As discussed previously, existing gene network analyses generally focus on hub genes that are supposed to catalog important regulatory genes in a network. In the EMT network, most of the basal network hub genes were either located at the corners of the EMT network or completely isolated from the biggest connected component (Figure 4). Only a few of these hubs are at the network’s center, suggesting that the basal network hub genes are the master regulators responsible for various cellular processes in the basal network, but not in specific functional modules in the EMT network, as discussed below. This may imply that the major difficulty in hub gene analysis lies in the acquisition of significant genes, especially for samples relating to specific conditions. However, this may also suggest that the network estimation involves appropriate consideration of all the system-level cellular features, even when the number of samples are very small and are measured for a specific condition.

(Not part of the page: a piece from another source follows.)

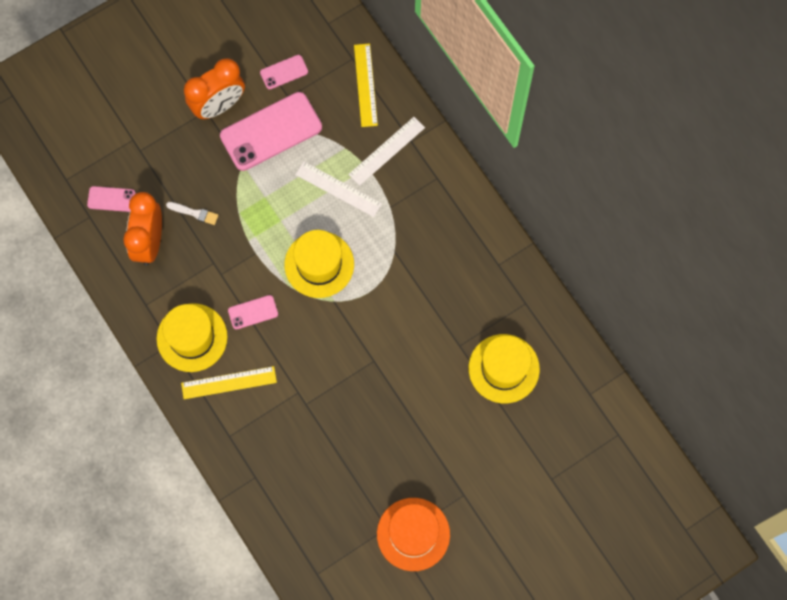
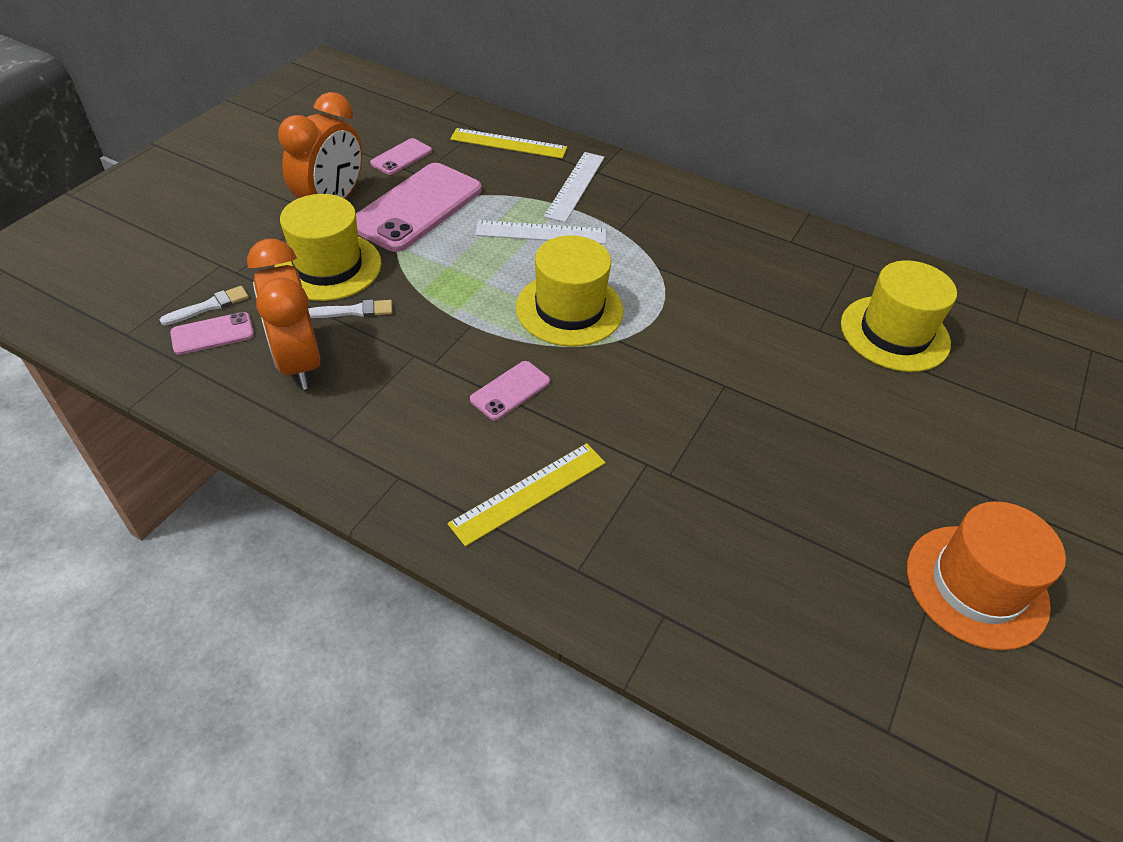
camera: 30 degrees left, 25 degrees down
yellow hat [156,303,228,372] -> yellow hat moved to [274,194,381,301]
yellow ruler [354,44,378,127] -> yellow ruler turned 45 degrees counterclockwise [450,128,567,159]
none -> white brush [160,286,249,325]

Within the biggest connected components in Figure 4, HS3ST3B1, FAM198B and IGFBP5 are the three top hub genes of the EMT network. Genes farthest from the hub genes were closely linked, suggesting that the subnetwork centered on the hub genes essentially represents EMT profiles depicted in the EMT data set. In particular, we found that these components are more enriched in Extracellular Matrix (ECM) genes. ECM constructs a multilayer scaffold structure located outside of the cell membrane and functions as an attachment between cells and tissues, assisting in cell growth, movement, development and differentiation [32]. Given that collagen, proteoglycan and Glycosaminoglycans (GAGs) constitute ECM, it is reasonable that ECM-functional genes, HAS3, FN1 and MMP7 are located proximally to the top three hub genes. HS3ST3B1 encodes an enzyme that controls the ECM environment following organization of heparin sulfate in GAGs, and reports show its expression level regulates EMT [33]. A low level of FAM198B attenuates tumor growth and metastasis [34]. Overexpression of IGFBP5 reduces EMT [35]. Although these reports support the notion that hub genes identified in our study actually engage in the EMT process, elucidation of the EMT mechanism remained incomplete, as clear interactions have not been defined. Given that dysregulation of ECM was found to be a profound connection with EMT [36], our EMT network indicates a possible regulatory system of interactions between ECM and EMT. Moreover, PDK4—identified biologically as a novel EMT-associated gene [19]—has a network location close to the hub genes, supporting our finding of including this previously validated gene and the interaction of PDK4 with EMT-related genes.

Recently, the emergence of deep learning technology has allowed us to apply it to many scientific fields, including biology and medicine. However, such a situation depends on a large number of data sets. More importantly, the explainability of deep learning technology remains elusive. This disadvantage is a key issue, especially for biological or clinical situations, because the predictive process must also have a responsibility for interpretation and the ultimate outcome. In contrast, BN has been conventionally developed as an explainable model, and thus it is considered to be more appropriate to these fields. However, BN was unable to explain the individuality of samples and additional statistical models intended to interpret the population of certain data sets. In this study, by overcoming this weakness of BN, ECv has proven to be a more powerful tool in terms of explainability in machine learning. Therefore, the application possibilities of this BN model regarding biomedical data beyond existing bioinformatics methods makes it superior to other models. Although multi-omics analysis is becoming mainstream in biology, single transcriptome analysis still possesses a broad scope. Integration of other types of omics data, such as genome, proteome and epigenome data, with transcriptome data using BN, would lead us to analyze these big data sets more precisely than in existing studies, which in turn may result in a new approach in precision medicine.

5. Patents

Y.T. (Yoshinori Tamada) and Y.O. have a patent application on the individual profiling and sample specific network extraction method, and its applications used in the submitted study through the technology licensing organization in Kyoto University.